═══ Estratto della pagina ═══

1/ Nicaragua. Quando il potere vuole silenziare una Chiesa «scomoda», di Lucia Capuzzi 2/ Nicaragua, liberati i vescovi Álvarez e Mora e altri preti. Ora accolti dalla Santa Sede. Il vescovo di Matagalpa, detenuto dal 2022, insieme al pastore di Siuna, due seminaristi e altri 15 sacerdoti sono stati scarcerati. La conferma del governo nicaraguense, di Salvatore Cernuzio 3/ Nicaragua. Ortega e l’uso cinico dei migranti: arma di pressione contro gli Stati Uniti e “cassaforte” per l’economia del regime, di Bruno Desidera
N.B. de gli scritti (19/5/2024) La storia di diversi leader politici dell’America Latina mostra quanto sia difficile utilizzare per essi categorie abituali in occidente. Se, in apparenza, Daniel Ortega Saavedra è cresciuto come leader appartenente all’area sandinista, contraria al controllo degli USA e con connotazioni molto forti di sinistra – motivi per i quali ha goduto di forti simpatie in movimenti cattolici europei e italiani – lo si ritrova ora preoccupato di difendere un potere quasi assoluto. Il presente getta una luce scura anche sul suo passato, mostrando come egli, anche al tempo della lotta sandinista, fosse probabilmente più preoccupato del proprio potere personale che di giovare effettivamente al benessere del paese. Nella sua vicenda si manifesta una forma di populismo che si traduce in un utilizzo del popolo strumentale ad una modalità di controllo del potere. Sulla sua vicenda, cfr. C. Amadei, voce ORTEGA SAAVEDRA, Daniel, in Enciclopedia Italiana Treccani - V Appendice (1993), disponibile on-line.
1/ Nicaragua. Quando il potere vuole silenziare una Chiesa «scomoda», di Lucia Capuzzi
Riprendiamo da Avvenire un articolo di Lucia Capuzzi, pubblicato il 5/1/2024. Restiamo a disposizione per l’immediata rimozione se la sua presenza non fosse gradita a qualcuno degli aventi diritto. I neretti sono nostri ed hanno l’unico scopo di facilitare la lettura on-line. Per ulteriori testi, cfr. la sezione Politica internazionale.
Il Centro culturale Gli scritti (19/5/2024)
Nelle ultime due settimane, ogni diciotto ore un operatore pastorale è finito in cella in Nicaragua per un totale di diciannove.
La caccia del “Natale nero”, come l’hanno soprannominato, è cominciata il 20 dicembre con il fermo del vescovo di Siuna, Isidoro del Carmen Mora, catturato insieme ai due seminaristi Alester Sáenz y Tony Palacios, per la “colpa” di avere menzionato nell’omelia del giorno precedente il confratello Rolando Álvarez che sconta una condanna a 26 anni per “tradimento della patria” nel carcere di La Modelo di Managua.

═══ Dati forniti ═══

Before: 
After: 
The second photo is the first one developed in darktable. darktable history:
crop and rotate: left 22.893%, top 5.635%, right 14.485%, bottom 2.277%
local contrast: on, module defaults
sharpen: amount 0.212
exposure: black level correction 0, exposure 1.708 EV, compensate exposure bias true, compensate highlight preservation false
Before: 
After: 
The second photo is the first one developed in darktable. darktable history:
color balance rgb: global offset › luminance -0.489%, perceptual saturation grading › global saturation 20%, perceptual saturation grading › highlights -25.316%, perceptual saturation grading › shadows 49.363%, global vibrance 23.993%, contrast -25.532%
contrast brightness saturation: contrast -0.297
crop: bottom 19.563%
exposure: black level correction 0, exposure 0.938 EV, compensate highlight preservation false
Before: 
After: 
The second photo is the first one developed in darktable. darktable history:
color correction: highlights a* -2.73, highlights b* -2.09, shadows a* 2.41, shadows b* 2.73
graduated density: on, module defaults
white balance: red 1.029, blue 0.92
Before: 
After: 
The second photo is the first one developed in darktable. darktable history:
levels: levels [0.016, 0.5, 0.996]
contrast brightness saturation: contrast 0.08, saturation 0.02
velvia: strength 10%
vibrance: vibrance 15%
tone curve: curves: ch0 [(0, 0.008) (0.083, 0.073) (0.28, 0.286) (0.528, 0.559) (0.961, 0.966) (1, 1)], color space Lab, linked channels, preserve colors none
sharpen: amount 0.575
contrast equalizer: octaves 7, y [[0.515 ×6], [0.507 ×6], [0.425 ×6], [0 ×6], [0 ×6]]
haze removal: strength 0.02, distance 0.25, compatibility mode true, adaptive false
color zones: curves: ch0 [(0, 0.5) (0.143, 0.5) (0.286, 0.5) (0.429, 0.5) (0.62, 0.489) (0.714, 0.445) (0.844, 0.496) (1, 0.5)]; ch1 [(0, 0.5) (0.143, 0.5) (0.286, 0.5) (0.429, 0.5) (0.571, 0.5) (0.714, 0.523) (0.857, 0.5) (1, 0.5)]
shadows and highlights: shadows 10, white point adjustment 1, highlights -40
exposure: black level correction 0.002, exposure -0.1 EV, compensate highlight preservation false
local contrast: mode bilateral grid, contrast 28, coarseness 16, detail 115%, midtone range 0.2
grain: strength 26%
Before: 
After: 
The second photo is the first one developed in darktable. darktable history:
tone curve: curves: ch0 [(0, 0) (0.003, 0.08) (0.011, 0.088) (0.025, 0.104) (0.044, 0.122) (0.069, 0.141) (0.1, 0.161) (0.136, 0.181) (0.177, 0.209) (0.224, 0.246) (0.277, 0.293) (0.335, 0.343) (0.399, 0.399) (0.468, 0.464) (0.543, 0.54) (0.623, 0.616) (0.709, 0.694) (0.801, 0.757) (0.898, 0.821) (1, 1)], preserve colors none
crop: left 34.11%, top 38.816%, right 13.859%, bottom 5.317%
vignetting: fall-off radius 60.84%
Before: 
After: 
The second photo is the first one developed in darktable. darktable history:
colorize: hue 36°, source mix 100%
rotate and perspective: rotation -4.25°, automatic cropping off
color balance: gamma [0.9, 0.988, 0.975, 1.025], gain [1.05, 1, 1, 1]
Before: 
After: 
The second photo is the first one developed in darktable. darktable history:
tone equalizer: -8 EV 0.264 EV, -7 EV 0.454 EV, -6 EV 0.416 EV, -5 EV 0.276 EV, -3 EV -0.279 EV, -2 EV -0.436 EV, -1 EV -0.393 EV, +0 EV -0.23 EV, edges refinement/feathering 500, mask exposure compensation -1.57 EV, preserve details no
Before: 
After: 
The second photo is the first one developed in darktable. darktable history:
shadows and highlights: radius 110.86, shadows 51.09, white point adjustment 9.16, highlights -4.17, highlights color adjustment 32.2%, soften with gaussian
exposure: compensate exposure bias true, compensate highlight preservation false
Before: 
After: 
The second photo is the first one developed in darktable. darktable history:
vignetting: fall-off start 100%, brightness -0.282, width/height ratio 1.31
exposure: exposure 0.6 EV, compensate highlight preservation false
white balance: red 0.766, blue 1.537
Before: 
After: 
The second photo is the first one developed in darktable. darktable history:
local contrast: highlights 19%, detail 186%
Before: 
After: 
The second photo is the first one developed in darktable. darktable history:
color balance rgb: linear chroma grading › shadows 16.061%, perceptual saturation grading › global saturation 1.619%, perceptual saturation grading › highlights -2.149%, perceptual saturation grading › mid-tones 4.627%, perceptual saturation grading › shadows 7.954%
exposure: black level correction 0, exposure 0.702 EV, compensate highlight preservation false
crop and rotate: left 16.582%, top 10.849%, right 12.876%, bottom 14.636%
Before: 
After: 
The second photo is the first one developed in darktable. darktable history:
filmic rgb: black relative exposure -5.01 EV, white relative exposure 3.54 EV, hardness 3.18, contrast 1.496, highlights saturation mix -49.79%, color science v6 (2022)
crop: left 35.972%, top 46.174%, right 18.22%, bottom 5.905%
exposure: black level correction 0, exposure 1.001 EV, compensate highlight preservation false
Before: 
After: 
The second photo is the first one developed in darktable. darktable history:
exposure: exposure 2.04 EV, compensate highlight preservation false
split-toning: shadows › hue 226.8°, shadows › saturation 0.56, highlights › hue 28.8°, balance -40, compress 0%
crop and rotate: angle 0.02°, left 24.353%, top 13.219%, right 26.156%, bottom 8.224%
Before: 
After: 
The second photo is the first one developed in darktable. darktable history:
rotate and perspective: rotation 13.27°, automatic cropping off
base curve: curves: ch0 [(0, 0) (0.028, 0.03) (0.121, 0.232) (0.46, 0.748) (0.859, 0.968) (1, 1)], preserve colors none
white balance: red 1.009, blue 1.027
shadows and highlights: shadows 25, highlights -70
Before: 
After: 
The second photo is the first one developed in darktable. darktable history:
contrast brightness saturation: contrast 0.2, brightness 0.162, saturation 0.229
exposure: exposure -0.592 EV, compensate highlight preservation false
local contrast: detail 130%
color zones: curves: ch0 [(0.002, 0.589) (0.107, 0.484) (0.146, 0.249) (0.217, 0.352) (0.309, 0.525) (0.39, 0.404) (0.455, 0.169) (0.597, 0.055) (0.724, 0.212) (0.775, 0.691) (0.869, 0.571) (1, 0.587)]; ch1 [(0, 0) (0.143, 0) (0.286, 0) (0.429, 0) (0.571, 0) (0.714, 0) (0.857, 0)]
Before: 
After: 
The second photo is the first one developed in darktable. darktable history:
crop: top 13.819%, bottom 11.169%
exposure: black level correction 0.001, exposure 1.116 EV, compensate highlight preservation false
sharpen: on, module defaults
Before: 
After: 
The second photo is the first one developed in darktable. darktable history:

═══

[Attività da svolgere]:
• A. Secondo il testo sul Nicaragua, perché il vescovo Isidoro del Carmen Mora è stato fermato il 20 dicembre? Rispondi in una-tre frasi.
• B. Riscrivi soltanto le righe che vanno dall'inizio delle righe fino alla riga con "exposure: black level correction 0, exposure 1.708", questa compresa. Cambia "developed" in "processed" e lascia tutto il resto invariato.
Le righe non hanno nulla a che vedere con il testo sul Nicaragua.

[Risultati dell'esercizio]:
• A. È stato fermato per la "colpa" di avere menzionato, nell'omelia del giorno precedente, il confratello Rolando Álvarez. Álvarez sconta una condanna a 26 anni per "tradimento della patria" nel carcere di La Modelo di Managua.

• B.
Before: 
After: 
The second photo is the first one processed in darktable. darktable history:
crop and rotate: left 22.893%, top 5.635%, right 14.485%, bottom 2.277%
local contrast: on, module defaults
sharpen: amount 0.212
exposure: black level correction 0, exposure 1.708 EV, compensate exposure bias true, compensate highlight preservation false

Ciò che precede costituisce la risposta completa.